Solaris 11 Express is build 151 and Openindiana is build 147. The difference is that Solaris 11 Express got ZFS encryption. Openindiana dose not use the illumos kernel yet, but will switch in the future. The illumos project has already changed quit a bit of the closed source code to open source, eg. the locale parts. You can also check http://gdamore.blogspot.com/ for some illumos news.


----------



## sk8harddiefast (Dec 9, 2010)

None of the .iso is not booting (x86). Not Solaris or Solaris 11 express. Is something wrong? (Please send P.M).

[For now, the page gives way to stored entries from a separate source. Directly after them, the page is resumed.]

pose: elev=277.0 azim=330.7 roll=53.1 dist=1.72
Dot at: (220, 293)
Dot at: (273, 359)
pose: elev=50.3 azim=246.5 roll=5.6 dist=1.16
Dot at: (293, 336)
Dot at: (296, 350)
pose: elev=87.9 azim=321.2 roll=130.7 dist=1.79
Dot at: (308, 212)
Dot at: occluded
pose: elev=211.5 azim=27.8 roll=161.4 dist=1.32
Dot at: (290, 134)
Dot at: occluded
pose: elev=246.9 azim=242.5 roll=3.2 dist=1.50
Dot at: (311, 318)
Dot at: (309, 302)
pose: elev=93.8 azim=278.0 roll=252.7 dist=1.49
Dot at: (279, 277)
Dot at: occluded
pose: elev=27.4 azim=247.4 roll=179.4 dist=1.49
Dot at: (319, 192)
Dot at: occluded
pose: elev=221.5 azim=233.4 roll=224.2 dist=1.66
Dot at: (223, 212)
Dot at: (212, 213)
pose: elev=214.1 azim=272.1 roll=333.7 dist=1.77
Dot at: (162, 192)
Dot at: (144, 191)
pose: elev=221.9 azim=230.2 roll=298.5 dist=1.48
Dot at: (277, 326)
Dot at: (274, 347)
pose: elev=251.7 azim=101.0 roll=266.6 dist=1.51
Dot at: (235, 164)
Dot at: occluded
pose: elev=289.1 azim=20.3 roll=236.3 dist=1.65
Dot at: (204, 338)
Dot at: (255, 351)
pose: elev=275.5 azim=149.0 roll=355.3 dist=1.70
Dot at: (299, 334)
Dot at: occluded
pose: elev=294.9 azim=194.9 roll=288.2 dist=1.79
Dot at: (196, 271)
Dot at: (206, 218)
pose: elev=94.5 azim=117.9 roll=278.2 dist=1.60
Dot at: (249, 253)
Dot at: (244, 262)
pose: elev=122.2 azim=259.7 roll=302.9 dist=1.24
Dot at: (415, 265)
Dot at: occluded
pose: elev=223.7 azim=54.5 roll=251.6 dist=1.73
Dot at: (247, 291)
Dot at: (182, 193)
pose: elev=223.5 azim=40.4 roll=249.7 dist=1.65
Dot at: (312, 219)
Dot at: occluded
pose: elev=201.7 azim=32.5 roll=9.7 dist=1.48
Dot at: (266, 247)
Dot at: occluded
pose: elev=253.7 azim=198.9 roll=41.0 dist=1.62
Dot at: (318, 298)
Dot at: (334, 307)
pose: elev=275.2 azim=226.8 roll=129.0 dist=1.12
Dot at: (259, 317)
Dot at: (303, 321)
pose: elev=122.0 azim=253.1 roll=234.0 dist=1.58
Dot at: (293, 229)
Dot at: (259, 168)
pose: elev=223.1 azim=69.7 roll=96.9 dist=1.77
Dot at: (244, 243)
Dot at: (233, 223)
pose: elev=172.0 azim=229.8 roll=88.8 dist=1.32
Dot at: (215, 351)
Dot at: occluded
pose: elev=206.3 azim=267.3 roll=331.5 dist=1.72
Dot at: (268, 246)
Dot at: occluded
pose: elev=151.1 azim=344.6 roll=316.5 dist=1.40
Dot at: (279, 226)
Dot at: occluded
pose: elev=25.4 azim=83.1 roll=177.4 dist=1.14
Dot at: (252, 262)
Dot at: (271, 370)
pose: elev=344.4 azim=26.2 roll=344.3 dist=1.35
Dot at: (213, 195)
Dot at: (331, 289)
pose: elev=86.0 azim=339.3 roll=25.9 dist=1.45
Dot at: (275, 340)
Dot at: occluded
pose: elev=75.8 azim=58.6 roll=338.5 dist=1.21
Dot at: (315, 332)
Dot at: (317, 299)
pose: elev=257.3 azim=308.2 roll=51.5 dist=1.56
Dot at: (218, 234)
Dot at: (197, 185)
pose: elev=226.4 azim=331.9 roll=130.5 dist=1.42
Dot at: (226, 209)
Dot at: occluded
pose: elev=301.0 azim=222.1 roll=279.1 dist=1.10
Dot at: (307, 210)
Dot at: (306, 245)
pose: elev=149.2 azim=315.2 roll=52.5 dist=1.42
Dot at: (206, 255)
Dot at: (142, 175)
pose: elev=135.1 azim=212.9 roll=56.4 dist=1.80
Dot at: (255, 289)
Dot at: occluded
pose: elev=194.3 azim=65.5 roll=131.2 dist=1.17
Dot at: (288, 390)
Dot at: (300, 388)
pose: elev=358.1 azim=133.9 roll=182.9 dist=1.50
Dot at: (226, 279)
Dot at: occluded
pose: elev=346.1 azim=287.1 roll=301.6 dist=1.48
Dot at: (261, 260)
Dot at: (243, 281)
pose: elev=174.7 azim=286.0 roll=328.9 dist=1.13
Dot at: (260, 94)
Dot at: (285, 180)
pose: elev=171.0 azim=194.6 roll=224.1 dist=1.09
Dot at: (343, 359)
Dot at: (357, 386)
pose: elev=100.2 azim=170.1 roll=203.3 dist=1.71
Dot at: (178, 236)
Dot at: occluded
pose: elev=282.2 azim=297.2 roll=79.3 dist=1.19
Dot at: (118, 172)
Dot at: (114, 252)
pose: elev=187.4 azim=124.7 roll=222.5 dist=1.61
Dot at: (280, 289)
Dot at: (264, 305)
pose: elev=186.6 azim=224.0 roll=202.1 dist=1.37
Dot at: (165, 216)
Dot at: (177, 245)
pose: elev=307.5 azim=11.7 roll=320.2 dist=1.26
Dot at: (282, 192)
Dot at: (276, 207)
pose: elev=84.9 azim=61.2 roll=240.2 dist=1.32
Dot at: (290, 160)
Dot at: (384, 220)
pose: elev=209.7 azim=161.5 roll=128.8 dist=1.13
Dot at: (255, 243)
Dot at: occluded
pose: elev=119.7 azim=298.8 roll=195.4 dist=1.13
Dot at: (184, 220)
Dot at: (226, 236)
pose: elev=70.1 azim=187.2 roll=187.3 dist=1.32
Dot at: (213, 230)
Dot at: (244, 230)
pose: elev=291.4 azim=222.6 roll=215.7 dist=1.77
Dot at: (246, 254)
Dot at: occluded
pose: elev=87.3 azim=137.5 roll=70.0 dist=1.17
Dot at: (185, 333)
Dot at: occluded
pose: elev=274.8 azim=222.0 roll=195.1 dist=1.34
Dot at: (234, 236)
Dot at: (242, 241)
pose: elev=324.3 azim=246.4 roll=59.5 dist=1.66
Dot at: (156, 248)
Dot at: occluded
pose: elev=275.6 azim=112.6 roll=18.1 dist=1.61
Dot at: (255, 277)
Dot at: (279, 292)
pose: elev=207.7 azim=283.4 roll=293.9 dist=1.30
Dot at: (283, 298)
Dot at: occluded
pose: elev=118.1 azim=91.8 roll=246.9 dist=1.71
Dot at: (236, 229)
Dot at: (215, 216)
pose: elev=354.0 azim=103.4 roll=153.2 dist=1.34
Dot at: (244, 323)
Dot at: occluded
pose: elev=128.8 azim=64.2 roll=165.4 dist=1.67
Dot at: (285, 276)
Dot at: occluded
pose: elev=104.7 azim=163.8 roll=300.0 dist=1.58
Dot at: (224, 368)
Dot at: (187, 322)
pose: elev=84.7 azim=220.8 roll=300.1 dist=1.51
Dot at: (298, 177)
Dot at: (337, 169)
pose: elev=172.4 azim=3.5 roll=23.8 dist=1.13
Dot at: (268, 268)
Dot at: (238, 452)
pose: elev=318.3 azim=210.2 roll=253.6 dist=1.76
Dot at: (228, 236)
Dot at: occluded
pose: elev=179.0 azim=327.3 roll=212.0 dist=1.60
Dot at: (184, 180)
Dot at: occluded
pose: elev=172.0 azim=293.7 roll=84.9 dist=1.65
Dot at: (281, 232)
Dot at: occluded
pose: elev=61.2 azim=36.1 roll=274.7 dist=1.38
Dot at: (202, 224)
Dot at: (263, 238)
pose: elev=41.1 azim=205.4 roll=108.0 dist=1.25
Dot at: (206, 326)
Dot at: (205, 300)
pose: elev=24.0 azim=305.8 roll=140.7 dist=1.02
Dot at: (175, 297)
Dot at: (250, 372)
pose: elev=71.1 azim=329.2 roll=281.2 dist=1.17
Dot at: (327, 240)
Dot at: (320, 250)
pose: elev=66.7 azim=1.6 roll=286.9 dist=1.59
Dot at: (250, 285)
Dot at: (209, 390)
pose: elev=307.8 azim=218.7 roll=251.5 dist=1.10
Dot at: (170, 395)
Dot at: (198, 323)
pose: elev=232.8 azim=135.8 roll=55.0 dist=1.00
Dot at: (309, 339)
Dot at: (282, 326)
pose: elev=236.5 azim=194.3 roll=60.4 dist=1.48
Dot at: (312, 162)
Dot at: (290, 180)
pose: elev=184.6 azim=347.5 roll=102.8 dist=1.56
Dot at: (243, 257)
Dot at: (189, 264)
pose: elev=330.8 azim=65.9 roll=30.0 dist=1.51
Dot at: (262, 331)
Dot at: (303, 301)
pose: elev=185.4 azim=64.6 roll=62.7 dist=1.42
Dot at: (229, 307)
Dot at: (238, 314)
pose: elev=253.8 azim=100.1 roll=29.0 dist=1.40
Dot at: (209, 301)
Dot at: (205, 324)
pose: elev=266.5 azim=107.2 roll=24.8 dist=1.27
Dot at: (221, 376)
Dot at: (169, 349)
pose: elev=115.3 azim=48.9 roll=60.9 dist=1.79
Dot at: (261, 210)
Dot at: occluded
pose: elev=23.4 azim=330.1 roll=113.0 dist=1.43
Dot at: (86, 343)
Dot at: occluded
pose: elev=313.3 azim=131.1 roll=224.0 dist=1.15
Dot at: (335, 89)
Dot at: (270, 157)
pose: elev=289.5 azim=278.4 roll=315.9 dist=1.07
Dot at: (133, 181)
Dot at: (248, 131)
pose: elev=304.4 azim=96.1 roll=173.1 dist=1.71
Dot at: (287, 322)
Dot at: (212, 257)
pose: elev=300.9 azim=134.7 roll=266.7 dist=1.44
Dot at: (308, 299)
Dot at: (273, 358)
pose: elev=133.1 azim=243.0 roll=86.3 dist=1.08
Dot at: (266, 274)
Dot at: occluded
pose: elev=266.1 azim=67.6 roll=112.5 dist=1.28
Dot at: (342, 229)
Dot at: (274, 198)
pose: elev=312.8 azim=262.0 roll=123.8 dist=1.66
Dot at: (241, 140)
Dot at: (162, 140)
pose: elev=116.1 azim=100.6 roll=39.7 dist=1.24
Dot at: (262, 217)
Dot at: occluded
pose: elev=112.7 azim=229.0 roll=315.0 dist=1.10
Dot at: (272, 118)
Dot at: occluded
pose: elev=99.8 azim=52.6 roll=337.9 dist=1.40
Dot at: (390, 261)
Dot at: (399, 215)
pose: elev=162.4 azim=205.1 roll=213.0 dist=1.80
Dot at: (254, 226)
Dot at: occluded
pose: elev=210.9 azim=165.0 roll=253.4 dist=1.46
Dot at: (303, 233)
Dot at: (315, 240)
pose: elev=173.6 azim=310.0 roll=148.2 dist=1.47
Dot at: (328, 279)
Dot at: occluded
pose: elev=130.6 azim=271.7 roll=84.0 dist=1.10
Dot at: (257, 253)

This is FreeBSD forum!


----------



## fronclynne (Dec 9, 2010)

sk8harddiefast said:
			
		

> Is something wrong?



If you think they were meant to boot and they are not then obviously, something is wrong.  What it might be is a bit beyond me, but you might start by detailing what you've done that hasn't worked.


----------



## sk8harddiefast (Dec 9, 2010)

Download the zip. Unzip the zip. Take the iso. Burn the iso with xfburn! The obvious  Something is wrong with xfburn. Iso boot fine on Virtualbox. On xfburn, I burn it. Say complete, eject the disk but probably is not burn it right.


----------



## fronclynne (Dec 10, 2010)

I've never heard of xfburn, but I tend to use burncd(8) as `# burncd -f /dev/cd0 data [i]nameoffile.iso[/i] fixate eject`
I have made a few 8Â¢ coasters with it, but when it works, it works.


----------



## sk8harddiefast (Dec 10, 2010)

Xfburn is xfce4's gtk program to burn dvd's. Really nice, simple and very good  http://www.xfce.org/projects/xfburn/


----------



## DutchDaemon (Dec 10, 2010)

Nothing beats plain and simple burncd .. and I'm on XFCE myself ..


----------



## sk8harddiefast (Dec 10, 2010)

When I saw burncd, I start like it very much


----------



## sossego (Dec 27, 2010)

If I can find the proper documents for installing, I'll tell you.


----------